Sunday, August 16, 2009

Starting today

According to the advice on starting your own blog, no one is reading this right now...if ever. But for humor's sake, we'll say I'm writing to you. Yeah, you. The one sitting on the other side of this screen. The one I'm hoping has fairly low expectations for this blog being any other than what it is. And when I know what that is, you (yes, you) will be the second to know. ;)

Out of the millions of movie goers the last couple of weekends, I'm guessing that I am one of 1000's or 100's that felt inspired to begin blogging. So what makes my blog different? Me.

Not because I'm a celebrity. Not because I want to be a celebrity. Not because I've done something fantastic or invented anything. Because of the journey God has brought me on to discover who He designed me to be. A journey that began more than 30 years ago. A journey that continues today. This is a document of a particular leg of the trek.

In church this morning it struck me in a way that it had not before. "Inflaming" (i.e. fattening) myself with unhealthy foods for so many years, my body was trained to not process foods as God designed it to and due to that, as I tried to eat healthier, reduce calories and lose weight my body revolted convinced it still needed the unhealthier foods to survive- this is what happens to us as we feed ourselves unhealthy "food" in our lives through our t.v., music, websites, relationships, etc., it is harder to fight the cravings when we attempt to live healthier. This is the point that struck me: the key is re-training the body to recognize what is healthy and what is unhealthy. Re-training my body to persevere through the cravings and/or feeding it healthy options. Anyway...my point of this was that it made sense to me this morning. I have to re-train my brain and body to reclaim it for what God has planned for it. I have a theory. The reason I have always felt as if my body was not my own and that I felt so confused when I would look in the mirror was because it is not the body God intended me to have. Please don't get me wrong- God did not create me to be 110 and 5'7" with a medium build. I am 5'10" and my frame alone weighs 110. In my heart, I'm about 100 lbs lighter and 4-5 sizes smaller. This still puts me in the full figure class, but fit, active, and healthy. The problem- I can't do this on my own. And as I sat in church and asked God what was holding me back from giving this issue to Him and surrending to Him, His still quiet voice rang in my heart. I'm afraid that I will fail Him. I'm afraid will fail him and not do good enough for Him in this.
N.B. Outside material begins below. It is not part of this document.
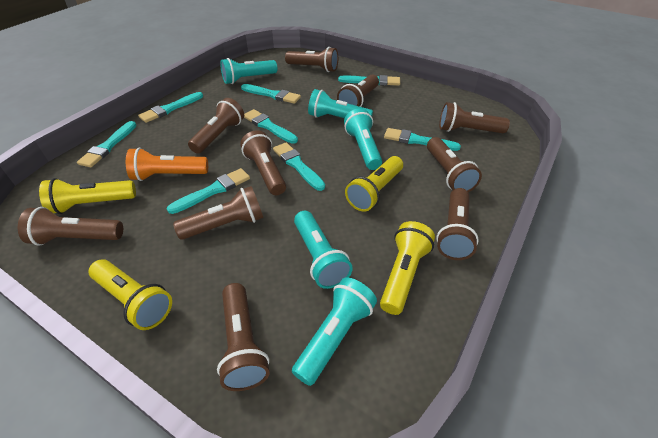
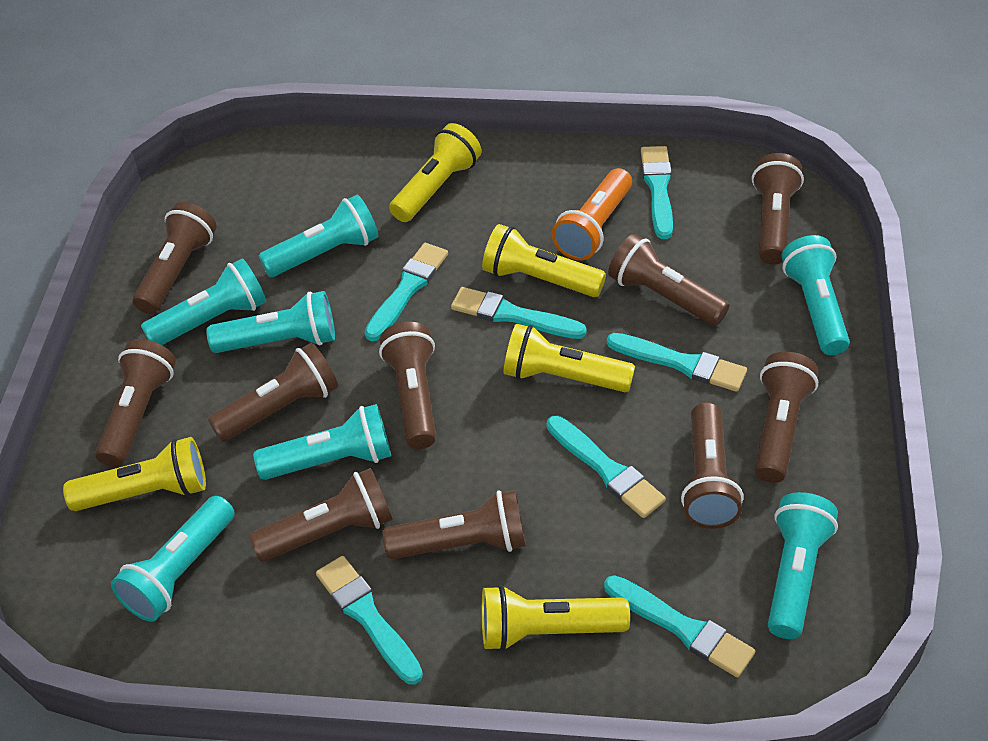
turquoise brush: [77,121,137,167] [138,92,203,123] [167,168,250,214] [241,84,301,104] [244,109,298,144] [273,142,325,191] [338,75,400,86] [384,128,461,151] = 8 -> [316,556,423,684] [365,243,448,341] [451,287,587,339] [547,416,666,518] [604,575,755,677] [607,333,747,392] [641,146,673,239] = 7
turquoise flashlight: [220,58,277,84] [292,277,377,386] [294,211,353,289] [308,89,373,118] [344,108,382,170] = 5 -> [111,496,235,622] [141,258,266,345] [206,291,335,353] [253,404,391,480] [259,195,378,277] [768,492,838,639] [781,235,850,355] = 7
yellow flashlight: [39,178,136,214] [89,259,172,330] [345,156,403,212] [380,221,435,315] = 4 -> [63,437,206,511] [389,123,481,222] [482,224,606,297] [482,585,630,651] [503,324,635,392] = 5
It is a fear that outweighs any promise God gives me.

How can a girl afraid of failing her God possibly succeed and be worthy of His salvation?

A test of this came tonight. I came home from the movies slightly hungry (a 2 on the 10 scale) and instantly wanted to dip into the Mint Chocolate Chip and Mocha Almond Fudge ice creams in the freezer. My heart said "no", my mind said "no". My stomach asked "why not". This is where the rubber meets the road isn't it? So I came in to blog about it. I give my body's quest for something delicious and unhealthy to God and ask Jesus to walk, no- carry me through this craving. It feels uncomfortable and I know that in order to get through this journey without becoming Cruella I will need to daily ask the Holy Spirit to be in my heart and for God to give me a joyful heart through this transformation.

I am scared. What if it doesn't work? What if I fail Him? I am so tired of failing myself and failing God. I pray that God will strengthen me and fill me with his wisdom on this journey. Dear God please, let it be you and not me.